Image comparison data
= = = =

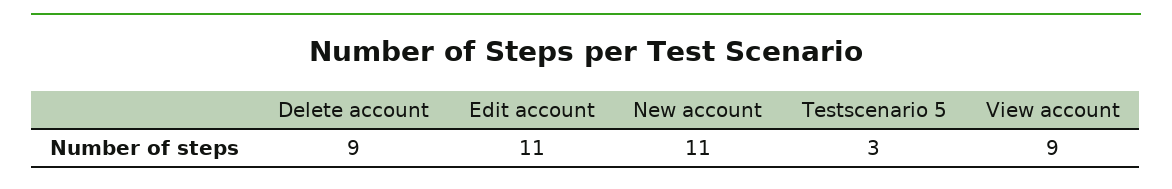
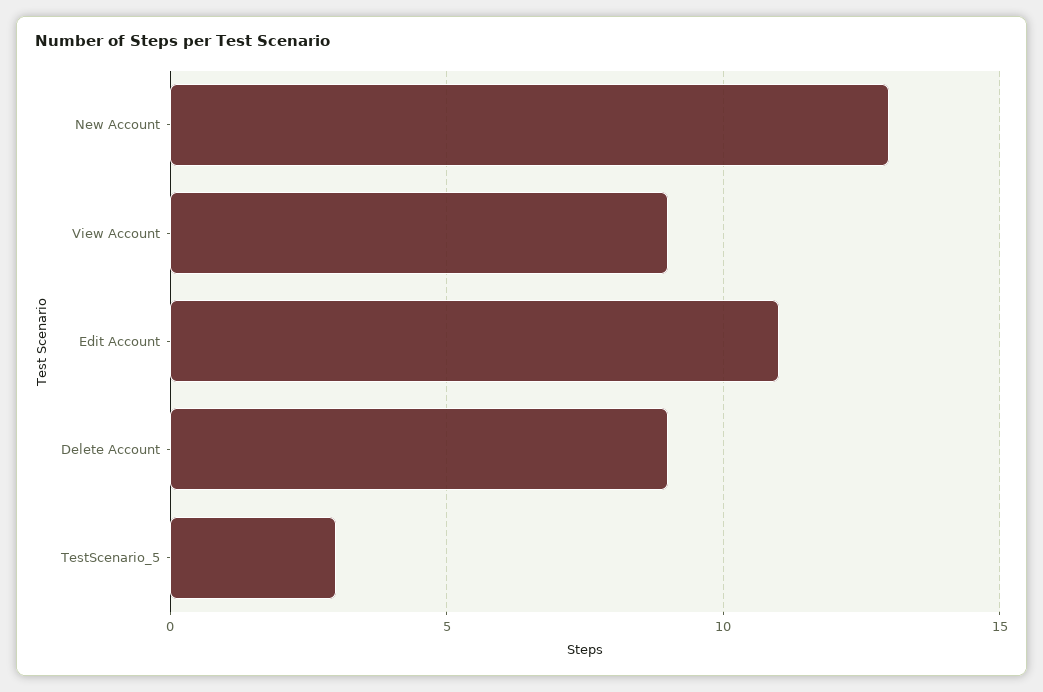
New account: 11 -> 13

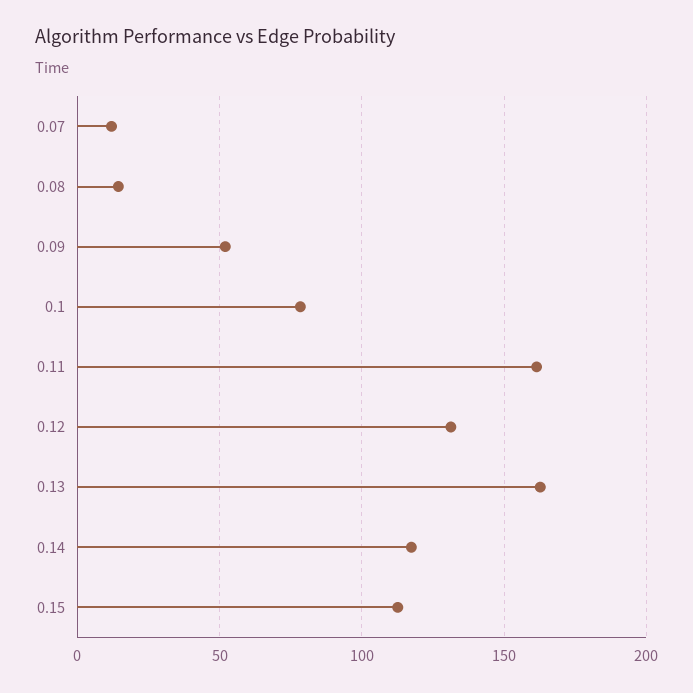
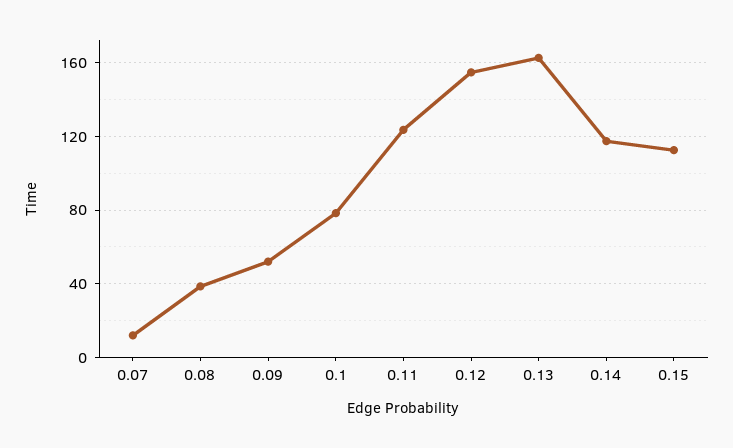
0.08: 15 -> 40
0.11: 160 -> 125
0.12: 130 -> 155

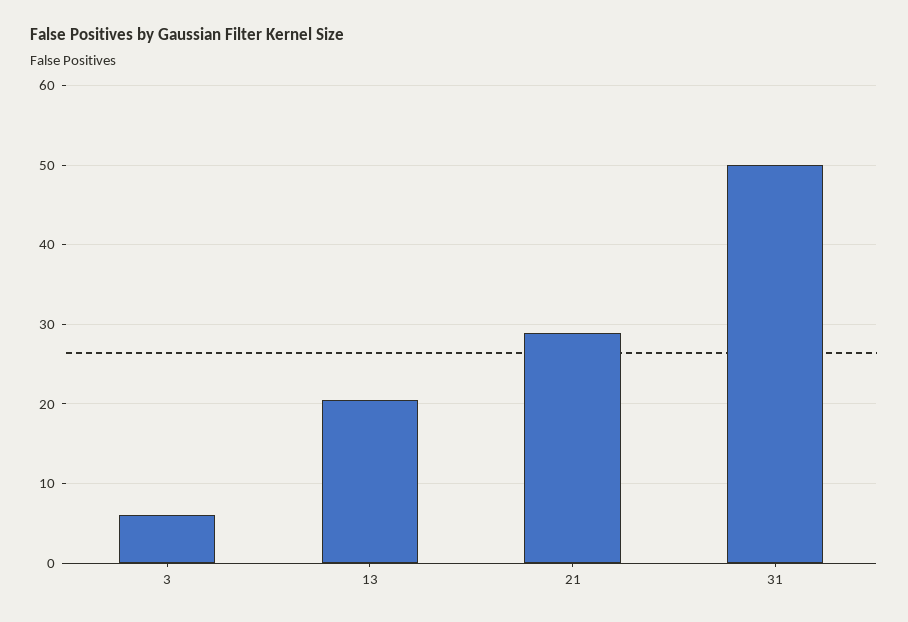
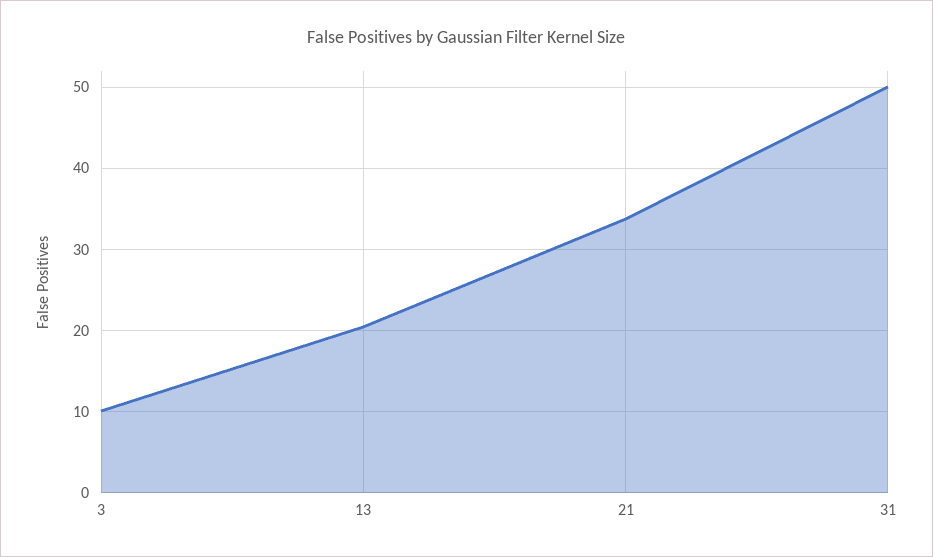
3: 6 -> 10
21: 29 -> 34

= = = =

- Your instructions -
Retype the data shown above exactly, excluding any picture it contains.

- Result -
New account: 11 -> 13

0.08: 15 -> 40
0.11: 160 -> 125
0.12: 130 -> 155

3: 6 -> 10
21: 29 -> 34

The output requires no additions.